**DIRECTIVE**: Switch every "pie" to "chart" in the material below and reproduce it with nothing else changed. Omit the pictures from your output.

**MATERIAL FOR THE TASK**:
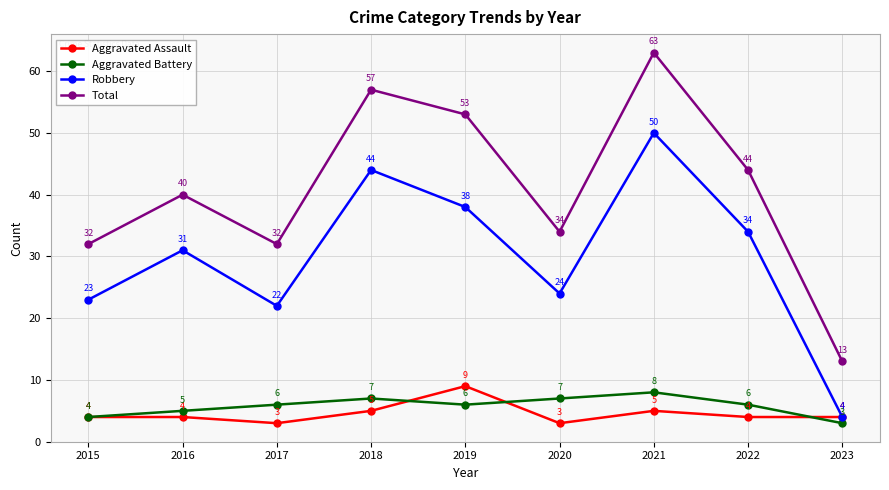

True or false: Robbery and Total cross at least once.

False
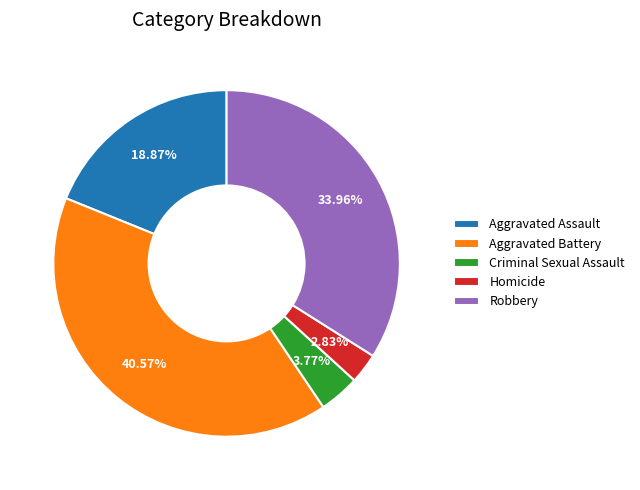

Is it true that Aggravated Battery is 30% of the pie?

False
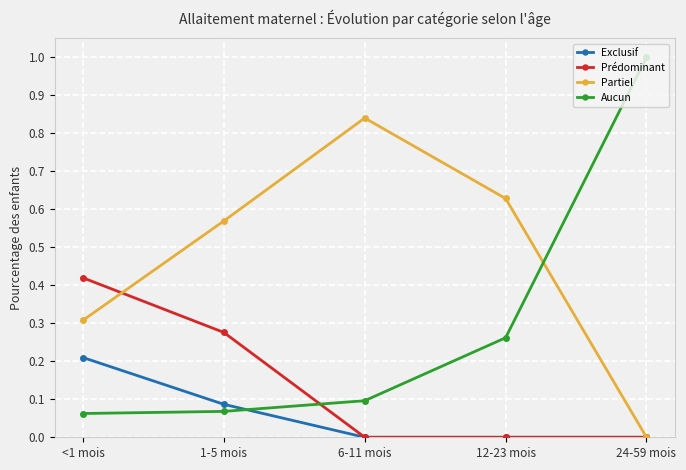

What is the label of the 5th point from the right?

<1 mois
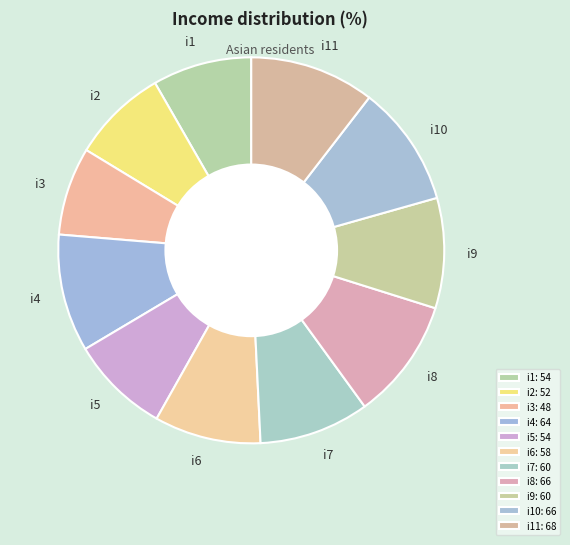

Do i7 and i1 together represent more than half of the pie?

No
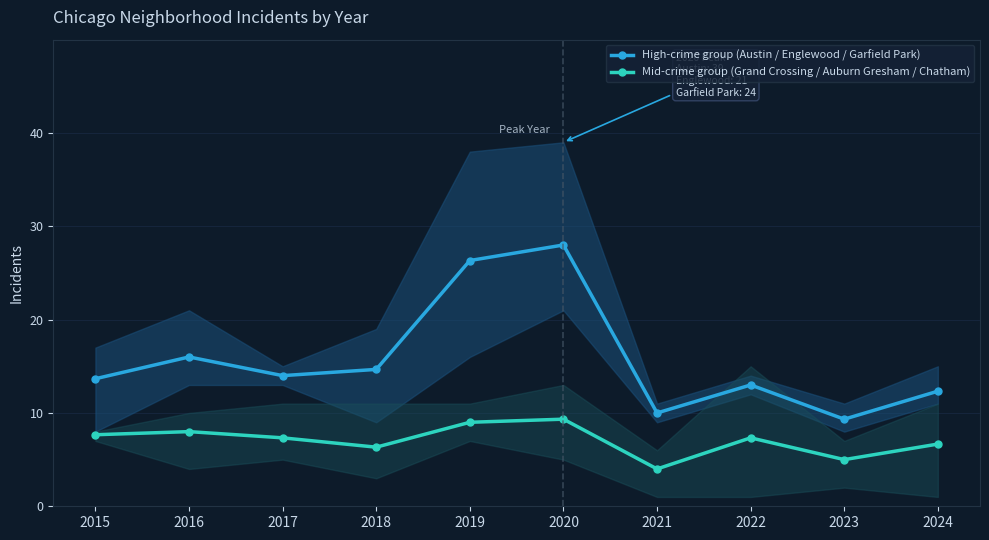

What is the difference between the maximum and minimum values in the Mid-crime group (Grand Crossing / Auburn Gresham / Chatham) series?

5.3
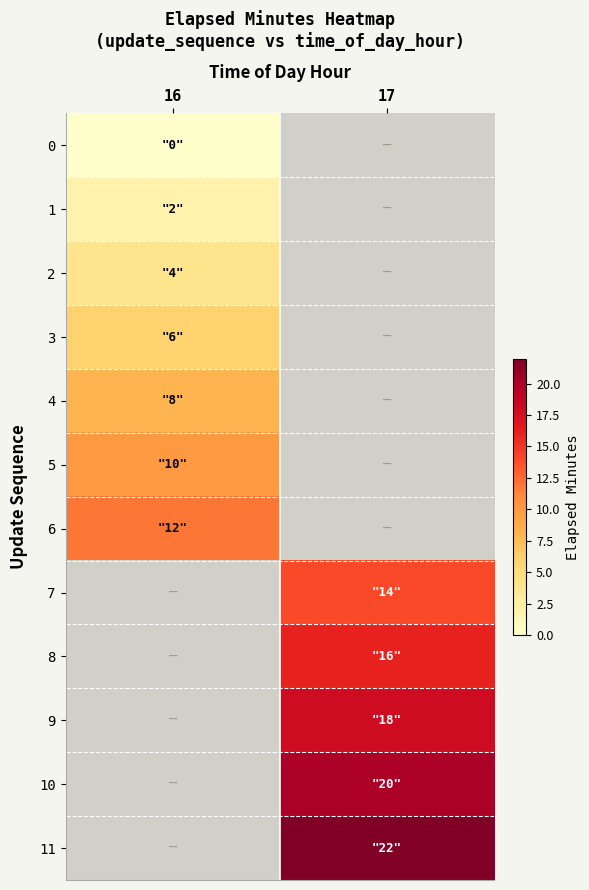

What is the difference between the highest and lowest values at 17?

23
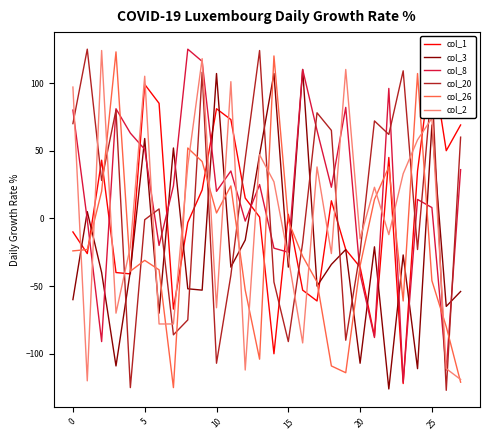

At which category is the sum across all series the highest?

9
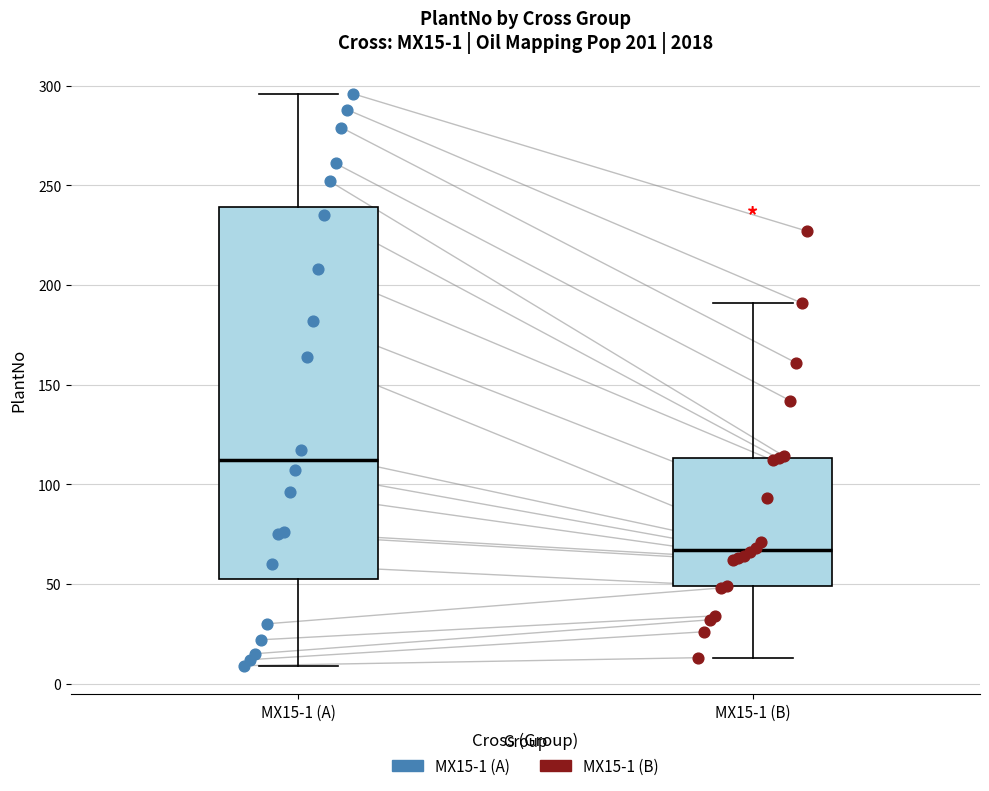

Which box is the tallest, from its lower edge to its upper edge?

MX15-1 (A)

**ANSWER TO THIS EXERCISE**:
True or false: Robbery and Total cross at least once.

False

Is it true that Aggravated Battery is 30% of the chart?

False

What is the label of the 5th point from the right?

<1 mois

Do i7 and i1 together represent more than half of the chart?

No

What is the difference between the maximum and minimum values in the Mid-crime group (Grand Crossing / Auburn Gresham / Chatham) series?

5.3

What is the difference between the highest and lowest values at 17?

23

At which category is the sum across all series the highest?

9

Which box is the tallest, from its lower edge to its upper edge?

MX15-1 (A)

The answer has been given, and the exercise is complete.